Friday, May 6, 2005

No Phishing Zone

Got a phishing email yesterday.  It was different from most phishing emails I'd received in that everthing in it was spelled correctly.  But still, I could tell it was Phishing.

It claimed to be from PayPal.  (And the "From" didn't contain an email address -- it just said it was from PayPal Support.)  Told me that there was some unauthorized activity on my PayPal account (how would they know?) and I should just click on this link and verify my account information.

Here's the beauty part:  The link I was supposed to click on was spelled out, and the URL was a perfectly good secured link to PayPal.  On the other hand, when I ran my cursor over the link, it showed me where it was ACTUALLY linking -- and that wasn't PayPal at all -- that was someone's private website which would (I have no doubt) spoof the PayPal site and collect all my financial information.  Sneaky.

Now, there were plenty of reasons I was suspicious of this email.

Not the least of which being that I don't have a PayPal account on the screen name to which this email was sent.

Also, I could not make it disclose the email address from which it was ACTUALLY sent -- something a real PayPal email would never do.

The fact that the link didn't actually GO to PayPal was just icing on the cake.

Got me to thinking.  I know that AOL takes a very aggressive attitude against spammers and phishers.  And that it does LOTS of things to educate its users against spammers and phishers.  And also does things like automatically disabling links in incoming mail in order to prevent users from falling for this.

But I started thinking that the REASON phishers get away with stuff like this is that they're ABLE to hide both their real originating email address AND the true destination of any email links in the message.

I imagine a phisher would be totally powerless if AOL automatically noted the TRUE originating email address next to the name the sender wants to use -- and/or automatically inserted the TRUE destination of any link right next to the link.  I mean, would anyone click on a link to "Paypal Member Info" if, right next to it, in parentheses, there was a URL for "Joe's Website"?

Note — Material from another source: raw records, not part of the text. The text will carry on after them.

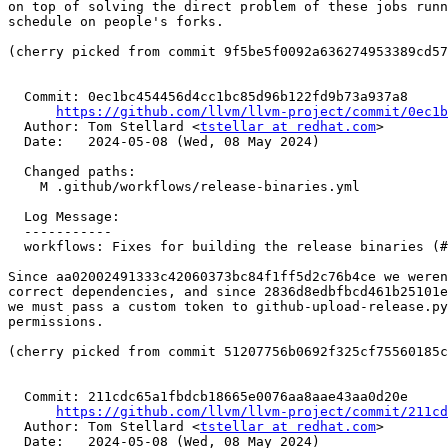
on top of solving the direct problem of these jobs runn
schedule on people's forks.

(cherry picked from commit 9f5be5f0092a636274953389cd57
  Commit: 0ec1bc454456d4cc1bc85d96b122fd9b73a937a8

https://github.com/llvm/llvm-project/commit/0ec1b
  Author: Tom Stellard <
tstellar at redhat.com
>

  Date:   2024-05-08 (Wed, 08 May 2024)

  Changed paths:

    M .github/workflows/release-binaries.yml

  Log Message:

  -----------

  workflows: Fixes for building the release binaries (#83694)

Since aa02002491333c42060373bc84f1ff5d2c76b4ce we weren
correct dependencies, and since 2836d8edbfbcd461b25101e
we must pass a custom token to github-upload-release.py
permissions.

(cherry picked from commit 51207756b0692f325cf75560185c
  Commit: 211cdc65a1fbdcb18665e0076aa8aae43aa0d20e

https://github.com/llvm/llvm-project/commit/211cd
  Author: Tom Stellard <
tstellar at redhat.com
>

  Date:   2024-05-08 (Wed, 08 May 2024)
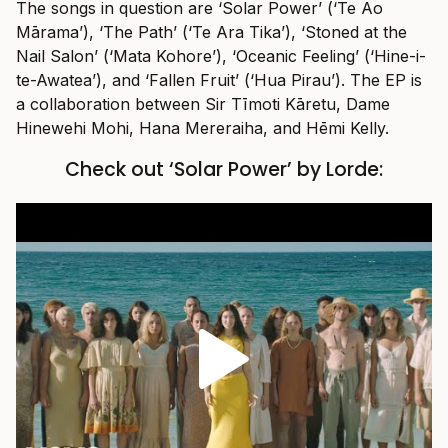
The songs in question are ‘Solar Power’ (‘Te Ao
Mārama’), ‘The Path’ (‘Te Ara Tika’), ‘Stoned at the
Nail Salon’ (‘Mata Kohore’), ‘Oceanic Feeling’ (‘Hine-i-
te-Awatea’), and ‘Fallen Fruit’ (‘Hua Pirau’). The EP is
a collaboration between Sir Tīmoti Kāretu, Dame
Hinewehi Mohi, Hana Mereraiha, and Hēmi Kelly.
Check out ‘Solar Power’ by Lorde:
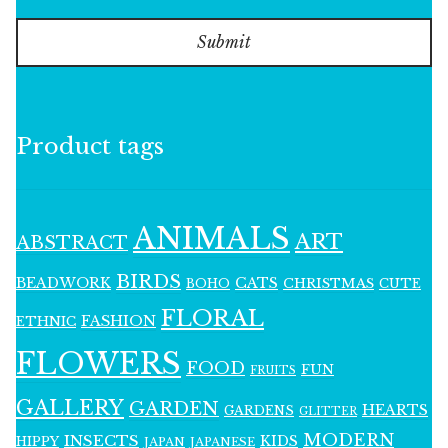
Submit
Product tags
ANIMALS
ART
ABSTRACT
BIRDS
BEADWORK
CATS
CHRISTMAS
BOHO
CUTE
FLORAL
FASHION
ETHNIC
FLOWERS
FOOD
FUN
FRUITS
GALLERY
GARDEN
HEARTS
GARDENS
GLITTER
MODERN
INSECTS
KIDS
HIPPY
JAPAN
JAPANESE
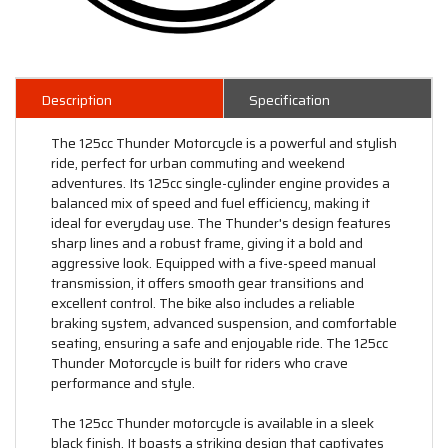
Description
Specification
The 125cc Thunder Motorcycle is a powerful and stylish
ride, perfect for urban commuting and weekend
adventures. Its 125cc single-cylinder engine provides a
balanced mix of speed and fuel efficiency, making it
ideal for everyday use. The Thunder's design features
sharp lines and a robust frame, giving it a bold and
aggressive look. Equipped with a five-speed manual
transmission, it offers smooth gear transitions and
excellent control. The bike also includes a reliable
braking system, advanced suspension, and comfortable
seating, ensuring a safe and enjoyable ride. The 125cc
Thunder Motorcycle is built for riders who crave
performance and style.
The 125cc Thunder motorcycle is available in a sleek
black finish. It boasts a striking design that captivates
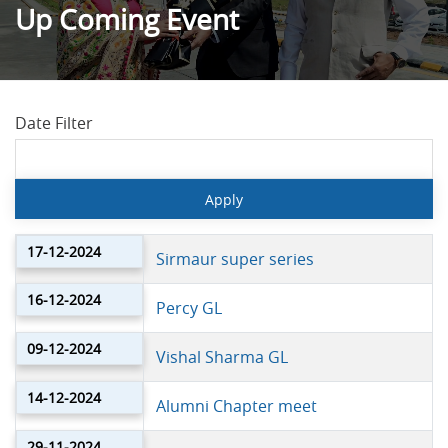
Up Coming Event
Date Filter
17-12-2024
Sirmaur super series
16-12-2024
Percy GL
09-12-2024
Vishal Sharma GL
14-12-2024
Alumni Chapter meet
29-11-2024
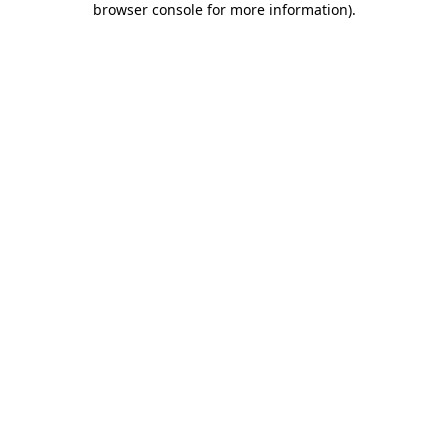
browser console for more information)
.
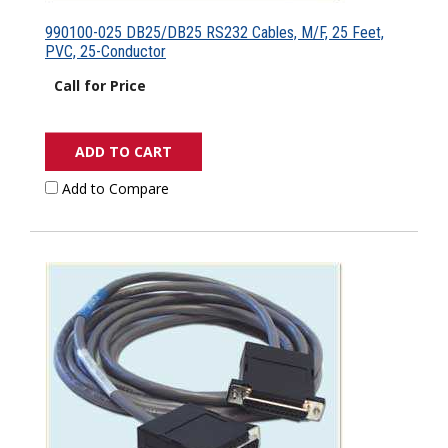
990100-025 DB25/DB25 RS232 Cables, M/F, 25 Feet,
PVC, 25-Conductor
Call for Price
ADD TO CART
Add to Compare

Do we have this technology?  Any reason we're not using it?

4 comments:

annalisa135 said...

Thank you VERY much for this heads up.  Definitely will be remembered!

andreakingme said...

Haven't a clue about whether or not this kind of technology exists, but you know what? Even if it did, I bet the ... hackers/phishers/waste-of-skin-and-bone cretins would find a way around it.

There! How's that for optimism?

olddog299 said...

Simple questions -- complicated answers that I'm going to simplify to No and No.

The anonymous mailing address is inherant to how addressing works and would require a total overhaul of the numeric to alphanumeric system in place now.

The whole purpose of the HTML (HyperText Markup Language) Standard, to standarize addressing procedures for WWW, FTP, eMail and other forms of Addresses is to allow the nitty-gritty of the numeric and alphanumeric addresses to be hidden for the average user in favor of the generic address - i.e. instead of a URL (Universal Resource Locator) of "http://127.12.170.264" or "ftp://members.aol.com/olddog299/images/sampleimg.jpg"
you can have in your text "Click to see picture" -- take that away and YOU would need to be able to remember all of the addresses of all sites you visit in their entirety, instead of remembering "ebay.com" as the general link to get you to eBay. Does that make any sense?

Finally, as Andrea pointed out, change the system and the evil ones will find a workaround while complicating the use of the Net for the rest of us. Sad to say, evil will always be with us -- it's our job as good people to fight against us. It's just the dualistic nature of existence...

nzforme said...

Thanks for the answers, wil -- I've got a follow-up question on the second one.  When I'm looking at the email and I see a link the says, for instance, www.ebay.com, and I run my cursor over the link, I get a little pop-up (or a notation at the bottom of my screen, depending) which tells me where the link ACTUALLY goes -- that is, whether it really goes to ebay.com or if it, in actuality, goes to journals.aol.com/olddog299 (or whatever).  I think all I'm asking is why can't THAT information be automatically inserted in the email next to the link?  I mean, the computer obviously KNOWS where that link is pointing -- it's able to put the info in the pop-up.  All I'm asking is for that information to be automatically inserted into the email.  I think it might help save the less pro-active among us.